Write out the listing exactly as it is given.
(begin)
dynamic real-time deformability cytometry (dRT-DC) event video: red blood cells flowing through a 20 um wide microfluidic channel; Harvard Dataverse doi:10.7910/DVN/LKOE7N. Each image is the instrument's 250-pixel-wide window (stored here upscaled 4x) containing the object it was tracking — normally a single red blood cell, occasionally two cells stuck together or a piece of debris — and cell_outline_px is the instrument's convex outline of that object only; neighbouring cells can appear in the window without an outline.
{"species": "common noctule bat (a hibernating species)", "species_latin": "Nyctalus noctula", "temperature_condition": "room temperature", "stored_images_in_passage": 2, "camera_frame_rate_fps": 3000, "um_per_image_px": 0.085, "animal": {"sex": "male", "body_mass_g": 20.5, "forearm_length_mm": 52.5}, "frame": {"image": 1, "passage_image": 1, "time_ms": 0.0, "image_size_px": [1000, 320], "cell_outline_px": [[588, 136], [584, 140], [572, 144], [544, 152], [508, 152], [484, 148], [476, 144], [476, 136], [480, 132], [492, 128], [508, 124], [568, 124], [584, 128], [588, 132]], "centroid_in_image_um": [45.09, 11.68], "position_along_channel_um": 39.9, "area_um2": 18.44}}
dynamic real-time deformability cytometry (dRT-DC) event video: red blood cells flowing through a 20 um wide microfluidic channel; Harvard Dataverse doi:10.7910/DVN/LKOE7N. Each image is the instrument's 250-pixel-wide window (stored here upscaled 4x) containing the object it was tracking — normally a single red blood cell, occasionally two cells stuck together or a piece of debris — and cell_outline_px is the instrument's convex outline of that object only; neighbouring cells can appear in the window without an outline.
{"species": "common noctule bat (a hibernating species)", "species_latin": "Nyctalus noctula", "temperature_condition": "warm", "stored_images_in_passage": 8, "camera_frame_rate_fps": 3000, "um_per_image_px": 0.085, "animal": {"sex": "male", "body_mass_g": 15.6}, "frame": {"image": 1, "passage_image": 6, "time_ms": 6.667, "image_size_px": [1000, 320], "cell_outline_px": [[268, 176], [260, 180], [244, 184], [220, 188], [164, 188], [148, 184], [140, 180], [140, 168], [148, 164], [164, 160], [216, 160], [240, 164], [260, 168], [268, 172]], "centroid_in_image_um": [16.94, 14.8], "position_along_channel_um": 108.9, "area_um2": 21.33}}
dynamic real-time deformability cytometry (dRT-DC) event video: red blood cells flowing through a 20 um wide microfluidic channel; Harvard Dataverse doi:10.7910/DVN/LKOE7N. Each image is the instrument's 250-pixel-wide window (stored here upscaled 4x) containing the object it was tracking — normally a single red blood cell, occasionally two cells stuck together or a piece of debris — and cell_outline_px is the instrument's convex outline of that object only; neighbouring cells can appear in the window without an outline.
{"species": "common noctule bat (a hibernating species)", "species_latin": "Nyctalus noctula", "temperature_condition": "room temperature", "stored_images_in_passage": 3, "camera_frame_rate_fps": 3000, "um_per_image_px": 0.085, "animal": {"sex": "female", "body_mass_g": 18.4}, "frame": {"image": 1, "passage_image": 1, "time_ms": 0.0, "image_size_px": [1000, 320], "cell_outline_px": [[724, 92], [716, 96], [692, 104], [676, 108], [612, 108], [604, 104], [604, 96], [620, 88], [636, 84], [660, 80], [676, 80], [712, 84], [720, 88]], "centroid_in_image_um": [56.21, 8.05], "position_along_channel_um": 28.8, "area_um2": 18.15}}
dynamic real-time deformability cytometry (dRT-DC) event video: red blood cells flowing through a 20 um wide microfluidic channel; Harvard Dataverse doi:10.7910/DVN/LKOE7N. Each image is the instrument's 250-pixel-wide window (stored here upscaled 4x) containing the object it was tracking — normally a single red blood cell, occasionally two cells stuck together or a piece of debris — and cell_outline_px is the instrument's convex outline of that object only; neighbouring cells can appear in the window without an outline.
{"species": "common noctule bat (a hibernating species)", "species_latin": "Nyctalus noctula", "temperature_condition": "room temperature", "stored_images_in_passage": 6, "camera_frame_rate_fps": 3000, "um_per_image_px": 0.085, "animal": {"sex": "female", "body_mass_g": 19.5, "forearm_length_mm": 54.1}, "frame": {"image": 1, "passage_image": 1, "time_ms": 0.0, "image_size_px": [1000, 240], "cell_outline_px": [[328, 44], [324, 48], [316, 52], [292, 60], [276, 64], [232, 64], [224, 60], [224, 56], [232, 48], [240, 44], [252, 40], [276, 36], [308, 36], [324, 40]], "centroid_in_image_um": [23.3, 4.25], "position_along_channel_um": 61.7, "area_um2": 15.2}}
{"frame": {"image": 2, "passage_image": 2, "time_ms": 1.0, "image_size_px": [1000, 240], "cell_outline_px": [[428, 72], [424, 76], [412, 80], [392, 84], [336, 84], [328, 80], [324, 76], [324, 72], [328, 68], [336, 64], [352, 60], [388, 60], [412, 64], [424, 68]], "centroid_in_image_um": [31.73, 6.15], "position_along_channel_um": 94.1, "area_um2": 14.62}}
(end)
**WRITTEN SOLUTION**:
dynamic real-time deformability cytometry (dRT-DC) event video: red blood cells flowing through a 20 um wide microfluidic channel; Harvard Dataverse doi:10.7910/DVN/LKOE7N. Each image is the instrument's 250-pixel-wide window (stored here upscaled 4x) containing the object it was tracking — normally a single red blood cell, occasionally two cells stuck together or a piece of debris — and cell_outline_px is the instrument's convex outline of that object only; neighbouring cells can appear in the window without an outline.
{"species": "common noctule bat (a hibernating species)", "species_latin": "Nyctalus noctula", "temperature_condition": "room temperature", "stored_images_in_passage": 2, "camera_frame_rate_fps": 3000, "um_per_image_px": 0.085, "animal": {"sex": "male", "body_mass_g": 20.5, "forearm_length_mm": 52.5}, "frame": {"image": 1, "passage_image": 1, "time_ms": 0.0, "image_size_px": [1000, 320], "cell_outline_px": [[588, 136], [584, 140], [572, 144], [544, 152], [508, 152], [484, 148], [476, 144], [476, 136], [480, 132], [492, 128], [508, 124], [568, 124], [584, 128], [588, 132]], "centroid_in_image_um": [45.09, 11.68], "position_along_channel_um": 39.9, "area_um2": 18.44}}
dynamic real-time deformability cytometry (dRT-DC) event video: red blood cells flowing through a 20 um wide microfluidic channel; Harvard Dataverse doi:10.7910/DVN/LKOE7N. Each image is the instrument's 250-pixel-wide window (stored here upscaled 4x) containing the object it was tracking — normally a single red blood cell, occasionally two cells stuck together or a piece of debris — and cell_outline_px is the instrument's convex outline of that object only; neighbouring cells can appear in the window without an outline.
{"species": "common noctule bat (a hibernating species)", "species_latin": "Nyctalus noctula", "temperature_condition": "warm", "stored_images_in_passage": 8, "camera_frame_rate_fps": 3000, "um_per_image_px": 0.085, "animal": {"sex": "male", "body_mass_g": 15.6}, "frame": {"image": 1, "passage_image": 6, "time_ms": 6.667, "image_size_px": [1000, 320], "cell_outline_px": [[268, 176], [260, 180], [244, 184], [220, 188], [164, 188], [148, 184], [140, 180], [140, 168], [148, 164], [164, 160], [216, 160], [240, 164], [260, 168], [268, 172]], "centroid_in_image_um": [16.94, 14.8], "position_along_channel_um": 108.9, "area_um2": 21.33}}
dynamic real-time deformability cytometry (dRT-DC) event video: red blood cells flowing through a 20 um wide microfluidic channel; Harvard Dataverse doi:10.7910/DVN/LKOE7N. Each image is the instrument's 250-pixel-wide window (stored here upscaled 4x) containing the object it was tracking — normally a single red blood cell, occasionally two cells stuck together or a piece of debris — and cell_outline_px is the instrument's convex outline of that object only; neighbouring cells can appear in the window without an outline.
{"species": "common noctule bat (a hibernating species)", "species_latin": "Nyctalus noctula", "temperature_condition": "room temperature", "stored_images_in_passage": 3, "camera_frame_rate_fps": 3000, "um_per_image_px": 0.085, "animal": {"sex": "female", "body_mass_g": 18.4}, "frame": {"image": 1, "passage_image": 1, "time_ms": 0.0, "image_size_px": [1000, 320], "cell_outline_px": [[724, 92], [716, 96], [692, 104], [676, 108], [612, 108], [604, 104], [604, 96], [620, 88], [636, 84], [660, 80], [676, 80], [712, 84], [720, 88]], "centroid_in_image_um": [56.21, 8.05], "position_along_channel_um": 28.8, "area_um2": 18.15}}
dynamic real-time deformability cytometry (dRT-DC) event video: red blood cells flowing through a 20 um wide microfluidic channel; Harvard Dataverse doi:10.7910/DVN/LKOE7N. Each image is the instrument's 250-pixel-wide window (stored here upscaled 4x) containing the object it was tracking — normally a single red blood cell, occasionally two cells stuck together or a piece of debris — and cell_outline_px is the instrument's convex outline of that object only; neighbouring cells can appear in the window without an outline.
{"species": "common noctule bat (a hibernating species)", "species_latin": "Nyctalus noctula", "temperature_condition": "room temperature", "stored_images_in_passage": 6, "camera_frame_rate_fps": 3000, "um_per_image_px": 0.085, "animal": {"sex": "female", "body_mass_g": 19.5, "forearm_length_mm": 54.1}, "frame": {"image": 1, "passage_image": 1, "time_ms": 0.0, "image_size_px": [1000, 240], "cell_outline_px": [[328, 44], [324, 48], [316, 52], [292, 60], [276, 64], [232, 64], [224, 60], [224, 56], [232, 48], [240, 44], [252, 40], [276, 36], [308, 36], [324, 40]], "centroid_in_image_um": [23.3, 4.25], "position_along_channel_um": 61.7, "area_um2": 15.2}}
{"frame": {"image": 2, "passage_image": 2, "time_ms": 1.0, "image_size_px": [1000, 240], "cell_outline_px": [[428, 72], [424, 76], [412, 80], [392, 84], [336, 84], [328, 80], [324, 76], [324, 72], [328, 68], [336, 64], [352, 60], [388, 60], [412, 64], [424, 68]], "centroid_in_image_um": [31.73, 6.15], "position_along_channel_um": 94.1, "area_um2": 14.62}}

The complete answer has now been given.